The ISP may use Policy-Based Routing (PBR) (which routes packets pursuant to nontechnical policy considerations, such as permissions and reciprocal business contacts between and among backbone carriers, ISP's, and Internet Access Providers) and/or Constraints-Based Routing (CBR) (which routes packets based on technical considerations, such as selecting a route complying with Quality of Service or QoS requirements (e.g., packet delay, jitter, and/or packet loss)). The routing protocol is often associated with label switching protocols, such as Frame Relay, Asynchronous Transfer Mode or ATM, or MultiProtocol Label Switching or MPLS (which uses packet labeling to expedite routing), and uses the IP packet header Type of Service or TOS byte, to provision the network for different types of services.
Notwithstanding the relatively high level of sophistication of ISP's, the increased usage of the Internet has caused increased levels of congestion of scarce Internet resources and has required the implementation of protocols to provide circuit-switched-like QoS levels to Internet users for certain demanding applications. An example is the Resource ReSerVation Protocol or RSVP. RSVP supports resource reservations through networks of varying topologies and media. Through RSVP, a user's QoS requests are propagated to all routers along the path, allowing the network to reconfigure itself (at all network levels) to meet the desired level of service. The RSVP protocol engages network resources by establishing flows throughout the network. A “flow” is a network path associated with one or more senders, one or more receivers, and a certain QoS. A sending host wishing to send data that requires a certain QoS will send Unicast “path” messages toward the intended recipients. The path messages, which describe the bandwidth requirements and relevant parameters of the data to be sent, are propagated to all intermediate routers along the path. A receiving host, interested in the particular data, will confirm the flow (and the network path) by sending “reserve” messages through the network, describing the bandwidth characteristics of data it wishes to receive from the sender. As these reserve messages propagate back toward the sender, intermediate routers, based on bandwidth capacity, decide whether or not to accept the proposed reservation and commit resources. If an affirmative decision is made, the resources are committed and reserve messages are propagated to the next hop on the path from source to destination. For a premium price, RSVP enables certain traffic, such as a videoconference, to be delivered before e-mail. This is contrary to the historic configuration of the Internet in which all traffic moves on a first-come-first-served basis and is charged at a flat rate. RSVP, however, is not scalable, and it is not practical to enable RSVP on all of the routers end-to-end.
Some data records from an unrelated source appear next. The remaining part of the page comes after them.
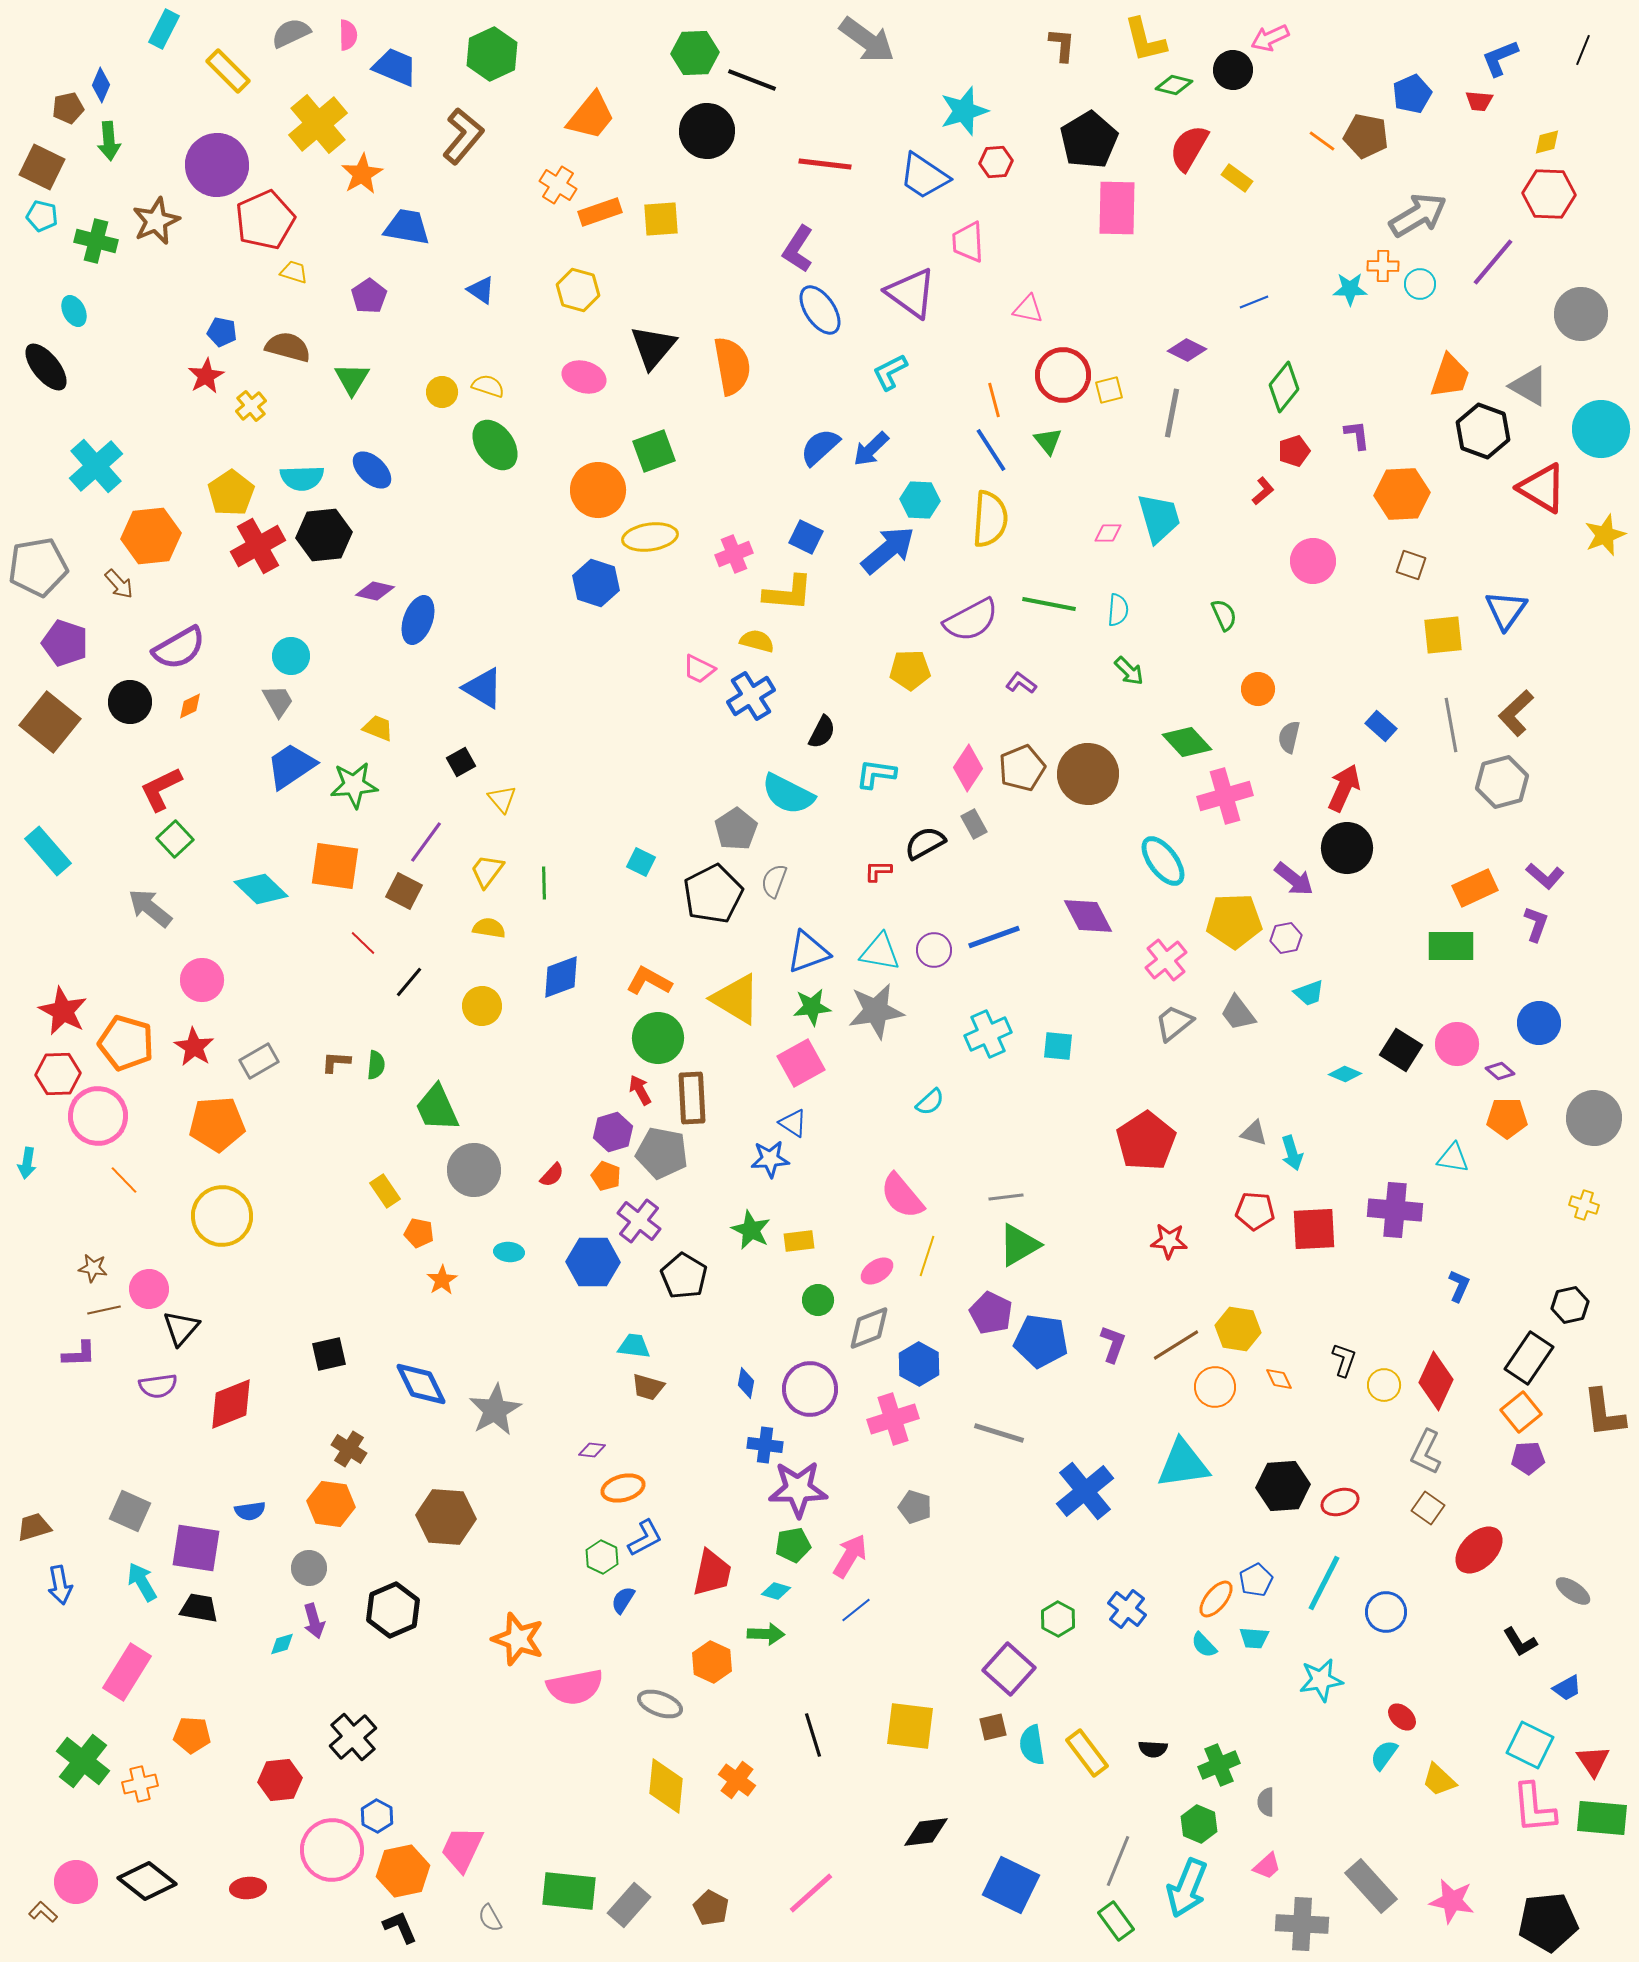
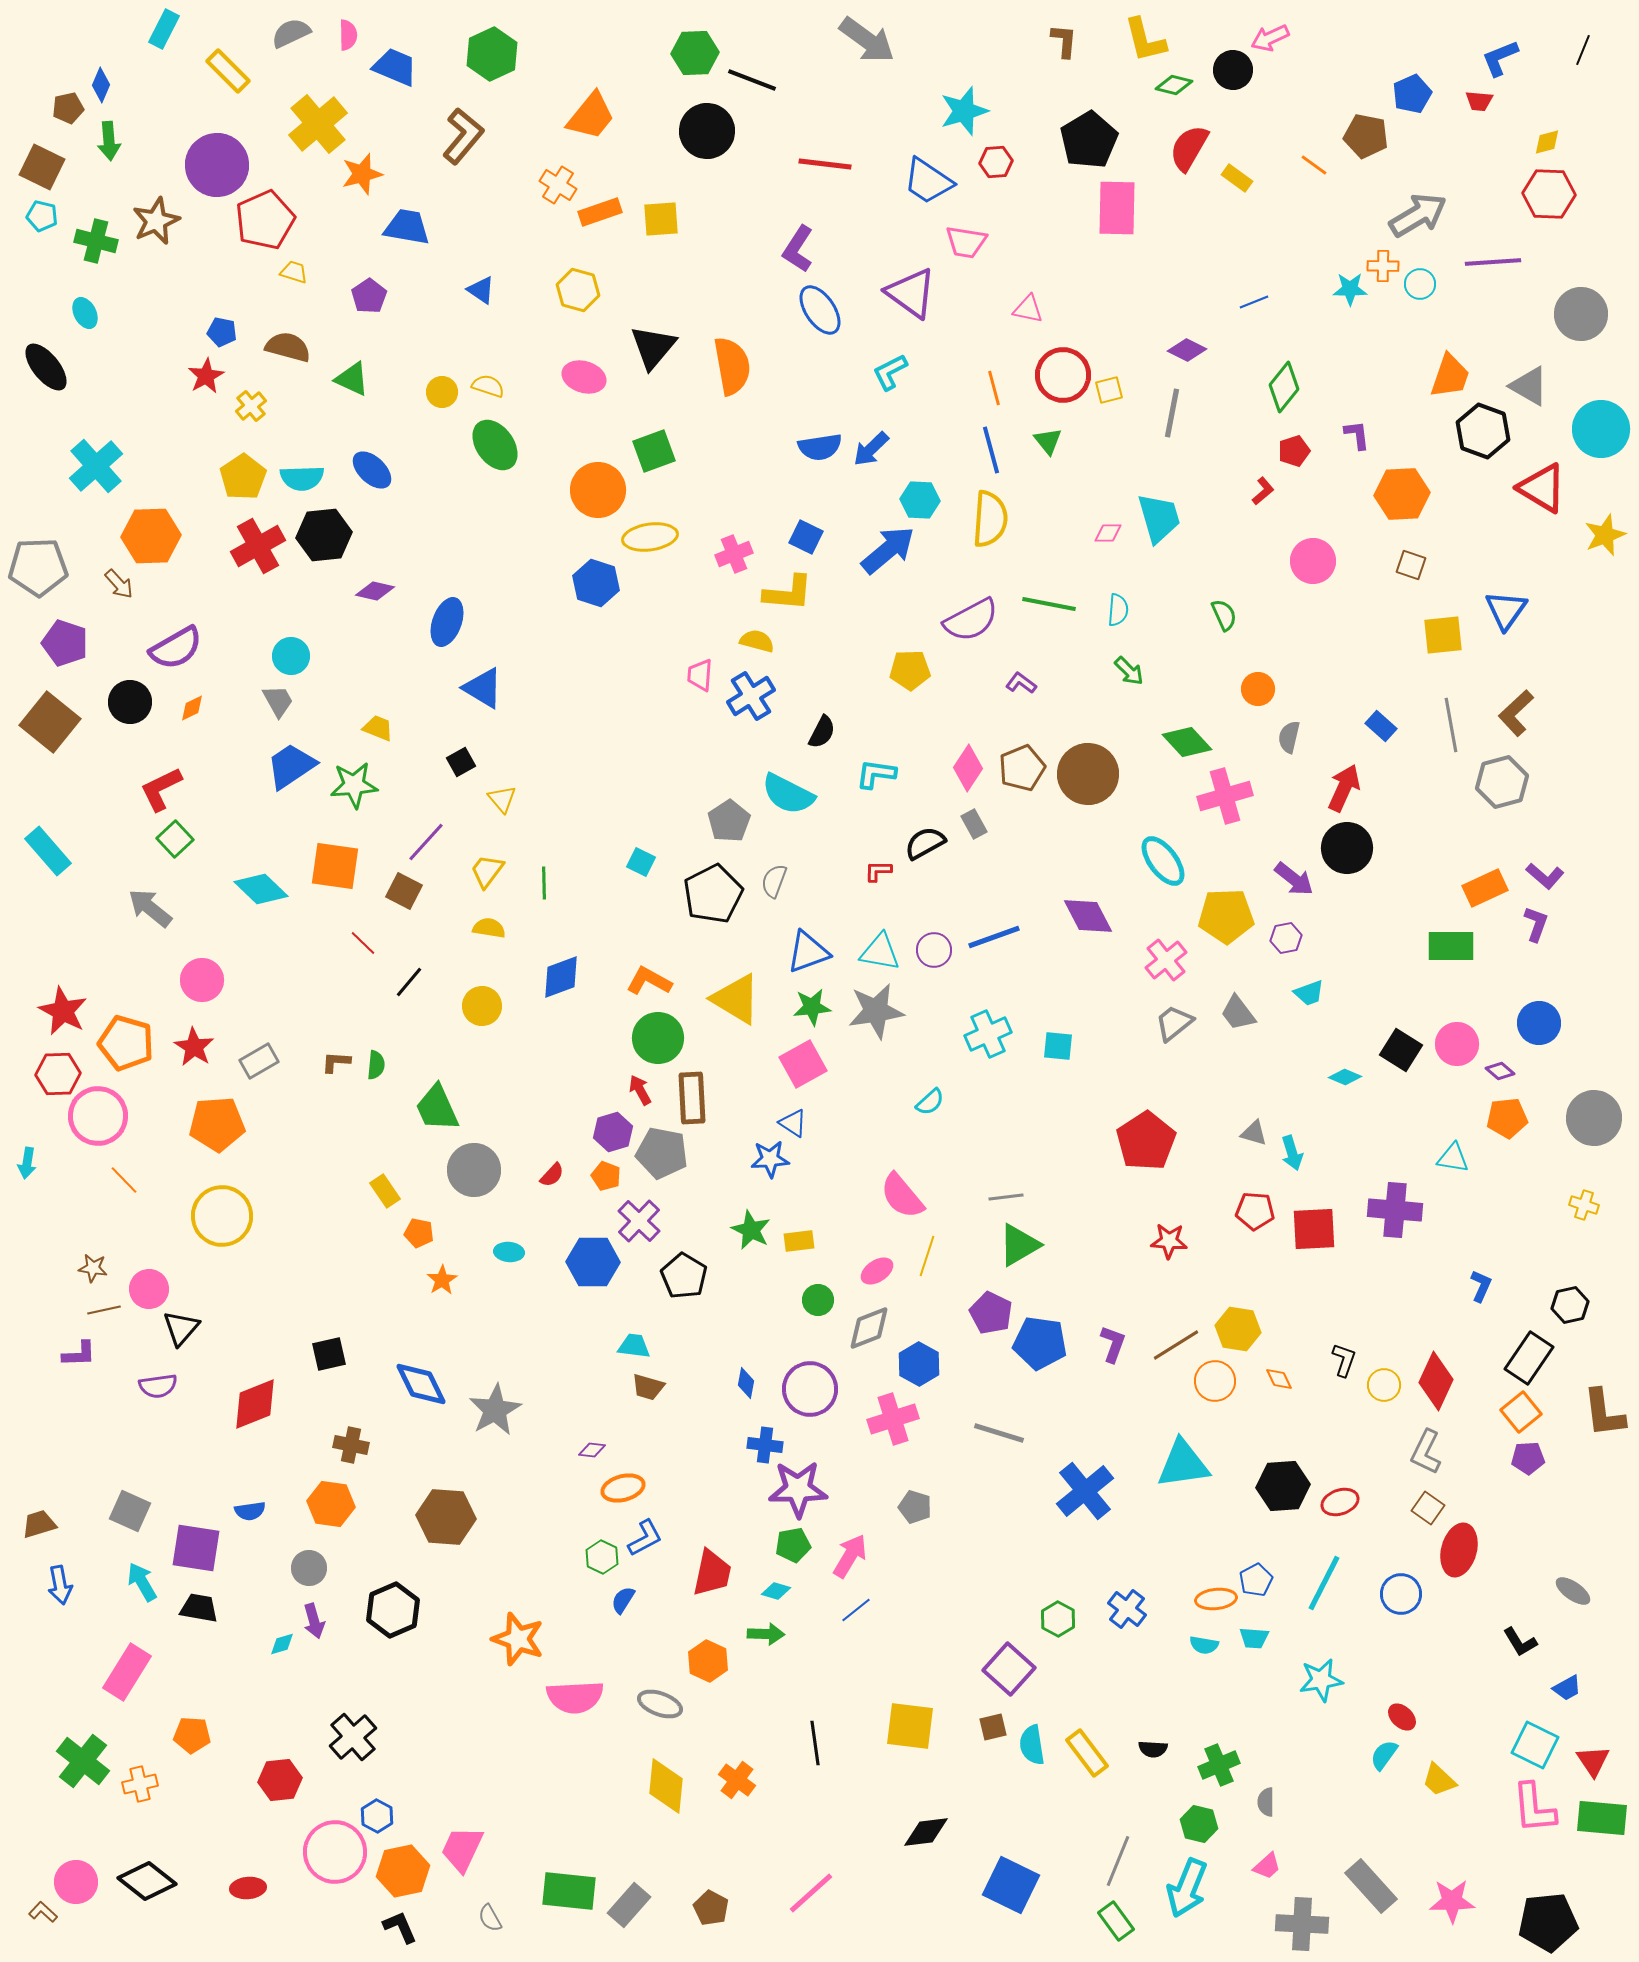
brown L-shape at (1062, 45): moved 2 px right, 4 px up
orange line at (1322, 141): moved 8 px left, 24 px down
orange star at (362, 174): rotated 15 degrees clockwise
blue trapezoid at (924, 176): moved 4 px right, 5 px down
pink trapezoid at (968, 242): moved 2 px left; rotated 78 degrees counterclockwise
purple line at (1493, 262): rotated 46 degrees clockwise
cyan ellipse at (74, 311): moved 11 px right, 2 px down
green triangle at (352, 379): rotated 36 degrees counterclockwise
orange line at (994, 400): moved 12 px up
blue semicircle at (820, 447): rotated 147 degrees counterclockwise
blue line at (991, 450): rotated 18 degrees clockwise
yellow pentagon at (231, 493): moved 12 px right, 16 px up
orange hexagon at (151, 536): rotated 4 degrees clockwise
gray pentagon at (38, 567): rotated 8 degrees clockwise
blue ellipse at (418, 620): moved 29 px right, 2 px down
purple semicircle at (179, 648): moved 3 px left
pink trapezoid at (699, 669): moved 1 px right, 6 px down; rotated 68 degrees clockwise
orange diamond at (190, 706): moved 2 px right, 2 px down
gray pentagon at (736, 829): moved 7 px left, 8 px up
purple line at (426, 842): rotated 6 degrees clockwise
orange rectangle at (1475, 888): moved 10 px right
yellow pentagon at (1234, 921): moved 8 px left, 5 px up
pink square at (801, 1063): moved 2 px right, 1 px down
cyan diamond at (1345, 1074): moved 3 px down
orange pentagon at (1507, 1118): rotated 6 degrees counterclockwise
purple cross at (639, 1221): rotated 6 degrees clockwise
blue L-shape at (1459, 1286): moved 22 px right
blue pentagon at (1041, 1341): moved 1 px left, 2 px down
orange circle at (1215, 1387): moved 6 px up
red diamond at (231, 1404): moved 24 px right
brown cross at (349, 1449): moved 2 px right, 4 px up; rotated 20 degrees counterclockwise
brown trapezoid at (34, 1527): moved 5 px right, 3 px up
red ellipse at (1479, 1550): moved 20 px left; rotated 30 degrees counterclockwise
orange ellipse at (1216, 1599): rotated 45 degrees clockwise
blue circle at (1386, 1612): moved 15 px right, 18 px up
cyan semicircle at (1204, 1645): rotated 36 degrees counterclockwise
orange hexagon at (712, 1662): moved 4 px left, 1 px up
pink semicircle at (575, 1687): moved 10 px down; rotated 8 degrees clockwise
black line at (813, 1735): moved 2 px right, 8 px down; rotated 9 degrees clockwise
cyan square at (1530, 1745): moved 5 px right
green hexagon at (1199, 1824): rotated 9 degrees counterclockwise
pink circle at (332, 1850): moved 3 px right, 2 px down
pink star at (1452, 1901): rotated 12 degrees counterclockwise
Currently, the Internet does not provide small business and residential users with the opportunity to use the high-speed network links in the ISP network dynamically for their applications. Such users do not generally have, or can afford to have, policy servers, edge routers, or traffic shapers so they commonly cannot make use of or afford the different QoS service levels provided by the ISP. ISP's do not provide (push) the network occupancy/availability of varying levels of bandwidth/QoS available in their network to the end users when they logon. Therefore, such users cannot avail themselves of higher speeds even when the ISP network is not loaded (off peak). In contrast to the overuse of resources when peak Internet traffic levels are experienced, this incapability of ISP's causes under use (or wastage) of resources when off-peak Internet traffic levels are experienced.